Erasure coded pools

Erasure coded pools use a technique that allows for the same resiliency as replicated pools, yet require less space to achieve (i.e. storage overhead is reduced). An object is split into data “chunks”, and parity “chunks” are then generated. All chunks are distributed amongst a user-configurable number of OSDs.

Note: Erasure coded pools require more memory and CPU cycles than replicated pools do. They are also only supported starting with Ceph Luminous.

Erasure coding is enabled by modifying a charm’s pool type. This only affects the pool(s) associated with that charm:

pool-type: erasure-coded

The current list of Juju charms that support erasure coded pools is given here:

  • ceph-fs
  • ceph-radosgw
  • cinder-ceph
  • glance
  • nova-compute

For these charms there are many configuration options pertinent to erasure coding, but the two that are most widely used are:

ec-profile-k: 1
ec-profile-m: 2

The values given above are the defaults.

Note: The full list of options related to erasure coding are covered in the Ceph erasure coding section of the OpenStack Charms Deployment Guide.

Option ec-profile-k gives the number of equal-sized data chunks an object is split into. Option ec-profile-m gives the number of parity chunks that are generated.
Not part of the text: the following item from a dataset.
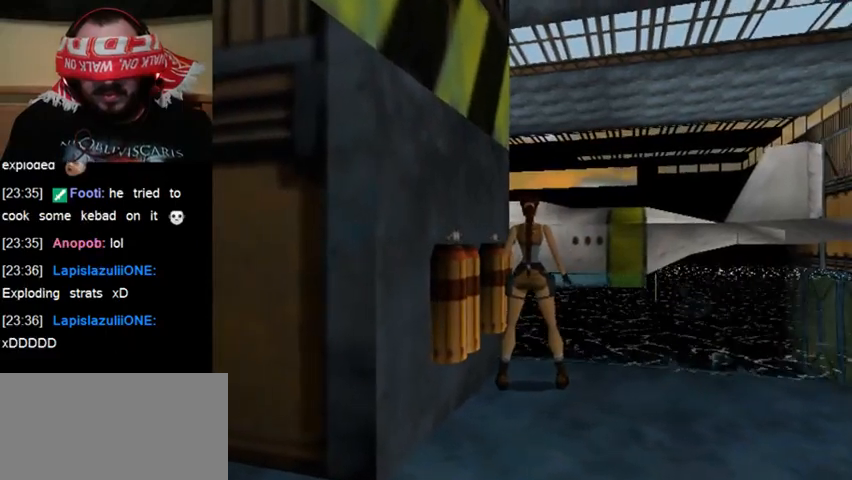
{"keys": ["walk"], "events": [[100, "sl", "up"], [333, "walk", "down"]]}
Based on the recovery algorithm, ec-profile-m also ends up being the number of failed OSDs that a cluster can sustain without incurring data loss. The sum of ec-profile-k and ec-profile-m is the number of OSDs that an object will be distributed amongst.

Important: The sum of ec-profile-k and ec-profile-m must never surpass the number of OSDs in the cluster.

Unlike the ‘replicated’ pool type, to use erasure coded pools some configuration and judgement is required.

Consider the following essential options and their respective default values:

pool-type: erasure-coded
ec-profile-k: 1
ec-profile-m: 2

A cluster thus configured will effectively distribute an object amongst three OSDs and be able to sustain the loss of two of them. The original object is not split (k=1) so the parity chunks are simply distributed to the two other OSDs (m=2). The space required is 300% of the original data (i.e. a storage overhead of 200%). This is the storage overhead of a replicated pool with three OSDs, but such a cluster would also acquire a processing overhead in terms of CPU, memory, and network traffic.

Note: All data and parity chunks for any given cluster are of the same size. Data chunks can be used to reconstruct an object and parity chunks can be used to rebuild a lost data chunk.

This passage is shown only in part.